As I continue to read Architecture of the World Wide Web, Volume I, I keep running into material that is completely outside of what I would have expected, yet valuable.

For example, Section 2.2.2 talks about URI allocation. Since URIs are supposed to identify a single resource, it becomes important to make sure that the social organizations which allocate and assign URIs are organized so that they don't allocate the same URI to refer to more than one resource. In other words, we want to make sure that we give organizations authority to assign URIs that don't overlap, so that different organizations don't assign the same URI to different resources (sort of like giving the same Social Security number or driver's license number or bank account number to two different people).

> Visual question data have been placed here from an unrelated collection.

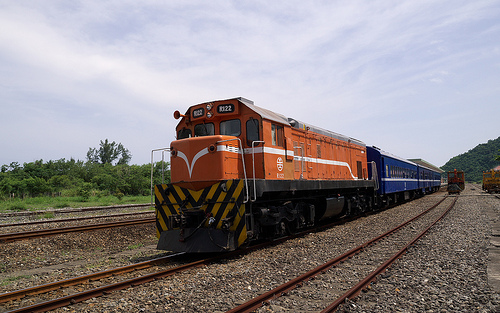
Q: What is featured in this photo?
A: A train.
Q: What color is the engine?
A: Orange.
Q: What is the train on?
A: Rails.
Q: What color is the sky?
A: Blue.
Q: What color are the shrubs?
A: Green.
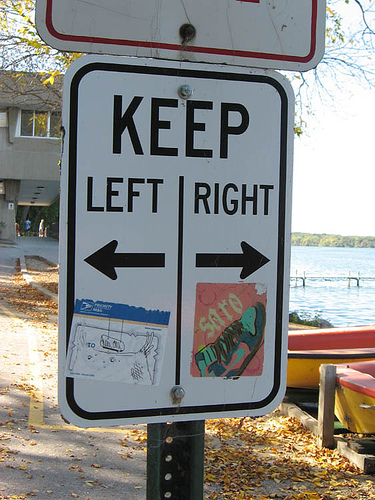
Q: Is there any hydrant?
A: No, there are no fire hydrants.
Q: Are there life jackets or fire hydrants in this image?
A: No, there are no fire hydrants or life jackets.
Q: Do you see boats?
A: Yes, there is a boat.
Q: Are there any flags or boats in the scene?
A: Yes, there is a boat.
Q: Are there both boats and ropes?
A: No, there is a boat but no ropes.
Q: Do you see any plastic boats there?
A: Yes, there is a boat that is made of plastic.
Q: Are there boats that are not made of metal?
A: Yes, there is a boat that is made of plastic.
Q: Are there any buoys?
A: No, there are no buoys.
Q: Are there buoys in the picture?
A: No, there are no buoys.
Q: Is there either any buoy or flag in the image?
A: No, there are no buoys or flags.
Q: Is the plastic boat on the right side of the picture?
A: Yes, the boat is on the right of the image.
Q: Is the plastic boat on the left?
A: No, the boat is on the right of the image.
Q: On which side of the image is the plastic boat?
A: The boat is on the right of the image.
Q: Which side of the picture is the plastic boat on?
A: The boat is on the right of the image.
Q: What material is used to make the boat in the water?
A: The boat is made of plastic.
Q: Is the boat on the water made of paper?
A: No, the boat is made of plastic.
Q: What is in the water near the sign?
A: The boat is in the water.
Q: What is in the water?
A: The boat is in the water.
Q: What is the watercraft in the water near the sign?
A: The watercraft is a boat.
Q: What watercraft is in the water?
A: The watercraft is a boat.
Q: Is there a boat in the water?
A: Yes, there is a boat in the water.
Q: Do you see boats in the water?
A: Yes, there is a boat in the water.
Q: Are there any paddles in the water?
A: No, there is a boat in the water.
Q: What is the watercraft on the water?
A: The watercraft is a boat.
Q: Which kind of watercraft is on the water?
A: The watercraft is a boat.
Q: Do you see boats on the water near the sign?
A: Yes, there is a boat on the water.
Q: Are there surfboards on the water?
A: No, there is a boat on the water.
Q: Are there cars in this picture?
A: No, there are no cars.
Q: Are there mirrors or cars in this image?
A: No, there are no cars or mirrors.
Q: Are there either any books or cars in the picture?
A: No, there are no cars or books.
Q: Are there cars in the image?
A: No, there are no cars.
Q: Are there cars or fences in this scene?
A: No, there are no cars or fences.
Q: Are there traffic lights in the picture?
A: No, there are no traffic lights.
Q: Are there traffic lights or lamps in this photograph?
A: No, there are no traffic lights or lamps.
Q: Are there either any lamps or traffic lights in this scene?
A: No, there are no traffic lights or lamps.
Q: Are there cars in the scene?
A: No, there are no cars.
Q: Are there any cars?
A: No, there are no cars.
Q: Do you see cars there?
A: No, there are no cars.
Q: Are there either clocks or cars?
A: No, there are no cars or clocks.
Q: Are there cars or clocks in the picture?
A: No, there are no cars or clocks.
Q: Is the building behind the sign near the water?
A: Yes, the building is behind the sign.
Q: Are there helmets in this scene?
A: No, there are no helmets.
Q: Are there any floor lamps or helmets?
A: No, there are no helmets or floor lamps.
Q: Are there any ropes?
A: No, there are no ropes.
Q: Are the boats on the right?
A: Yes, the boats are on the right of the image.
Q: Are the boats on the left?
A: No, the boats are on the right of the image.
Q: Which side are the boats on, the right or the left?
A: The boats are on the right of the image.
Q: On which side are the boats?
A: The boats are on the right of the image.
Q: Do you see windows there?
A: Yes, there is a window.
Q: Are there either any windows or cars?
A: Yes, there is a window.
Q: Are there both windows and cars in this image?
A: No, there is a window but no cars.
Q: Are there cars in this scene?
A: No, there are no cars.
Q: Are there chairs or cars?
A: No, there are no cars or chairs.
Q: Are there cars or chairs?
A: No, there are no cars or chairs.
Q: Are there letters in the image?
A: Yes, there are letters.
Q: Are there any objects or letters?
A: Yes, there are letters.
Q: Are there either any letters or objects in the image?
A: Yes, there are letters.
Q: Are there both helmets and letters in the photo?
A: No, there are letters but no helmets.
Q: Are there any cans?
A: No, there are no cans.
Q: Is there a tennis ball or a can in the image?
A: No, there are no cans or tennis balls.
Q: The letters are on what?
A: The letters are on the sign.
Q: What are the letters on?
A: The letters are on the sign.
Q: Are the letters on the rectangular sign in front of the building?
A: Yes, the letters are on the sign.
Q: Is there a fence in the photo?
A: No, there are no fences.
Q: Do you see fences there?
A: No, there are no fences.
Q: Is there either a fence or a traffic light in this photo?
A: No, there are no fences or traffic lights.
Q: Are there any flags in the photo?
A: No, there are no flags.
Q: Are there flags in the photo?
A: No, there are no flags.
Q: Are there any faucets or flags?
A: No, there are no flags or faucets.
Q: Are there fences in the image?
A: No, there are no fences.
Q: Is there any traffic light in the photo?
A: No, there are no traffic lights.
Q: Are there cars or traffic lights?
A: No, there are no traffic lights or cars.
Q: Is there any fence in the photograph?
A: No, there are no fences.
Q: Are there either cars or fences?
A: No, there are no fences or cars.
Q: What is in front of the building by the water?
A: The sign is in front of the building.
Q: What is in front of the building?
A: The sign is in front of the building.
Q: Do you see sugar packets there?
A: No, there are no sugar packets.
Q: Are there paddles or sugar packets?
A: No, there are no sugar packets or paddles.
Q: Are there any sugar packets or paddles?
A: No, there are no sugar packets or paddles.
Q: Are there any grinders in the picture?
A: No, there are no grinders.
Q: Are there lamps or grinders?
A: No, there are no grinders or lamps.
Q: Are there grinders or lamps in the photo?
A: No, there are no grinders or lamps.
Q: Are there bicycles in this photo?
A: No, there are no bicycles.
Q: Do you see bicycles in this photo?
A: No, there are no bicycles.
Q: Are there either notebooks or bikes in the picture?
A: No, there are no bikes or notebooks.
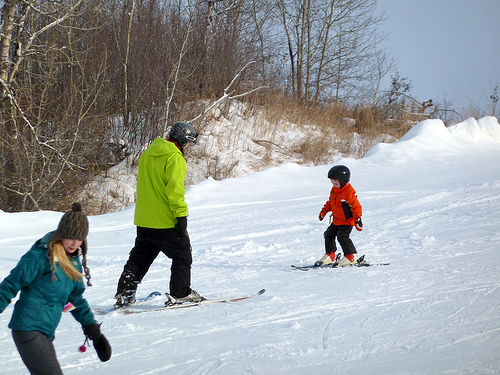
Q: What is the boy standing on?
A: Skis.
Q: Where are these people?
A: Ski slope.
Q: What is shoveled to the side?
A: Snow.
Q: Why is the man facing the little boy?
A: Teaching him.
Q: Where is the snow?
A: On the ground.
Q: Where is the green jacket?
A: On the man.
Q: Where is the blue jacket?
A: On the girl.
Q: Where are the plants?
A: In the ground.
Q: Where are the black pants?
A: On the skiers.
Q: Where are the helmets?
A: On the skiers.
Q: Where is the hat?
A: On the girl.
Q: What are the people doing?
A: Skiing.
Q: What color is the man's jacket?
A: Chartreuse.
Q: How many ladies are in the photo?
A: One.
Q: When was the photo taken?
A: Daytime.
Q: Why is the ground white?
A: It snowed.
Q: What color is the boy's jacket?
A: Red.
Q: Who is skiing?
A: A family.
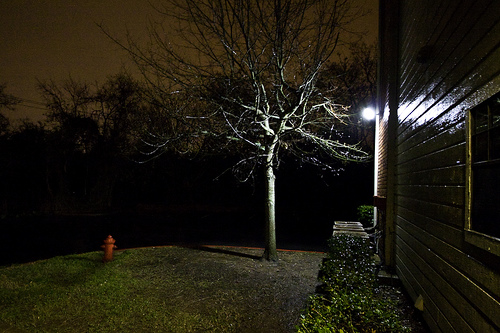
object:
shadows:
[0, 143, 363, 257]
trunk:
[262, 158, 278, 264]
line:
[112, 244, 327, 254]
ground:
[0, 244, 433, 333]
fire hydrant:
[100, 235, 117, 263]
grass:
[1, 243, 328, 333]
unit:
[333, 231, 369, 239]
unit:
[334, 221, 363, 227]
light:
[361, 105, 378, 122]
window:
[465, 92, 499, 239]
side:
[373, 0, 493, 331]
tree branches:
[77, 0, 374, 184]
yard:
[0, 196, 440, 333]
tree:
[90, 0, 371, 267]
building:
[371, 0, 500, 333]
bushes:
[299, 221, 414, 333]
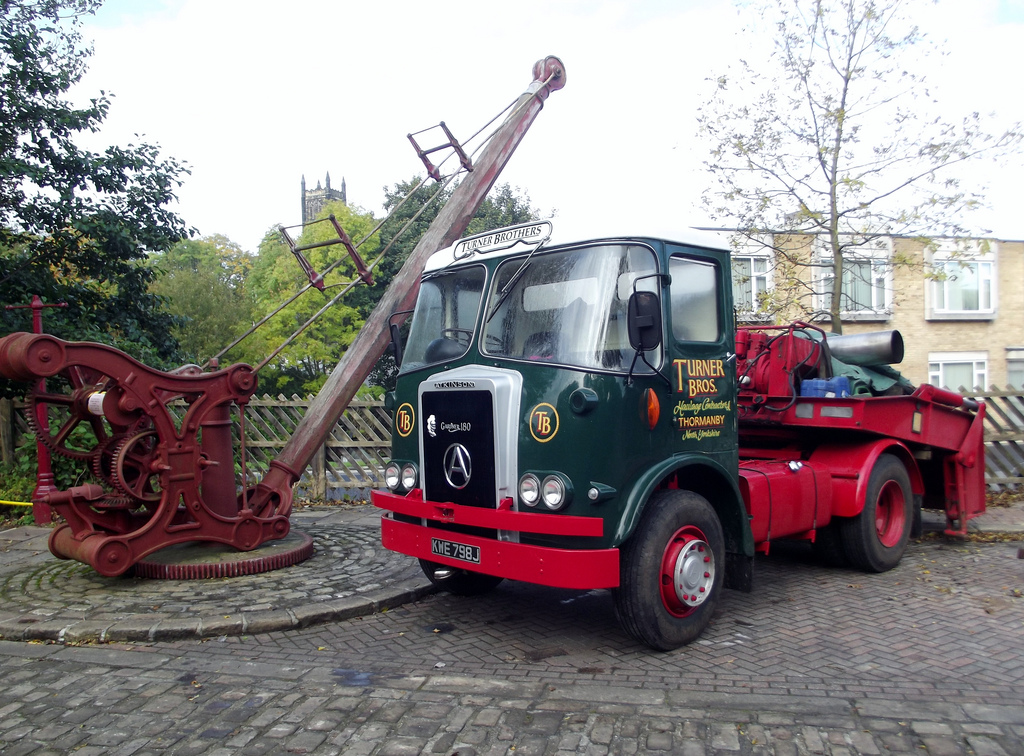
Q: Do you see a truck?
A: Yes, there is a truck.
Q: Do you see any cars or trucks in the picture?
A: Yes, there is a truck.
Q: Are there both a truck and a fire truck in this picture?
A: No, there is a truck but no fire trucks.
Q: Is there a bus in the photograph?
A: No, there are no buses.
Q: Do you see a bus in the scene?
A: No, there are no buses.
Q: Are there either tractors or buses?
A: No, there are no buses or tractors.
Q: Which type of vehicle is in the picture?
A: The vehicle is a truck.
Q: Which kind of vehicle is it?
A: The vehicle is a truck.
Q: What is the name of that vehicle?
A: This is a truck.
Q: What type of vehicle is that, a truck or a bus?
A: This is a truck.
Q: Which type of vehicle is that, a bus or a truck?
A: This is a truck.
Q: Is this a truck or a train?
A: This is a truck.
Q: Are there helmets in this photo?
A: No, there are no helmets.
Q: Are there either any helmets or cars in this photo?
A: No, there are no helmets or cars.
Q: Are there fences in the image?
A: Yes, there is a fence.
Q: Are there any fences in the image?
A: Yes, there is a fence.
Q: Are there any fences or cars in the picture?
A: Yes, there is a fence.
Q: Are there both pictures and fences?
A: No, there is a fence but no pictures.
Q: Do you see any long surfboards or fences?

This sort of material may sound obvious when we read it. But it is frequently not obvious to everyone involved in building, deploying, managing, and evolving software systems. In fact, I think failure to make these sorts of issues clear at the architectural and administrative levels is quite possibly the single greatest cause of problems in managing software systems in the real world.

Tuesday, March 02, 2010

Principals of the Web

As I noted in a previous entry, I've been reading Architecture of the World Wide Web, Volume One and am finding it a great read. For example, take this little gem:
Constraint: URIs Identify a Single Resource

Assign distinct URIs to distinct resources.

In a nutshell the authors have made it clear that a URI should refer to a particular resource. And just a bit further on they point out that URI's can be aliases for a single resource:
Just as one might wish to refer to a person by different names (by full name, first name only, sports nickname, romantic nickname, and so forth), Web architecture allows the association of more than one URI with a resource. URIs that identify the same resource are called URI aliases. The section on URI aliases (§2.3.1) discusses some of the potential costs of creating multiple URIs for the same resource.

They even offer thoughts on the performance consequences of aliases.

Ya gotta love it... :-)

Monday, March 01, 2010

The Architecture of the World Wide Web - Volume 1

As part of my foray into RESTful services, I've been reading The Architecture of the World Wide Web - Volume 1 and find it refreshingly informative. For example:

The choice of syntax for global identifiers is somewhat arbitrary; it is their global scope that is important. The Uniform Resource Identifier, [URI], has been successfully deployed since the creation of the Web. There are substantial benefits to participating in the existing network of URIs, including linking, bookmarking, caching, and indexing by search engines, and there are substantial costs to creating a new identification system that has the same properties as URIs.


And:

A resource should have an associated URI if another party might reasonably want to create a hypertext link to it, make or refute assertions about it, retrieve or cache a representation of it, include all or part of it by reference into another representation, annotate it, or perform other operations on it. Software developers should expect that sharing URIs across applications will be useful, even if that utility is not initially evident.


There is so much packed into each of these brief statements, and they are in equivalent of the first 10 pages of the document.

I find it both amazing and sad that this document was published in 2004 yet I've found very few references to it in the six years since it's publication. Maybe I just haven't been looking in the right places?

I will share additional passages that I find enlightening in the days (and weeks?) to come.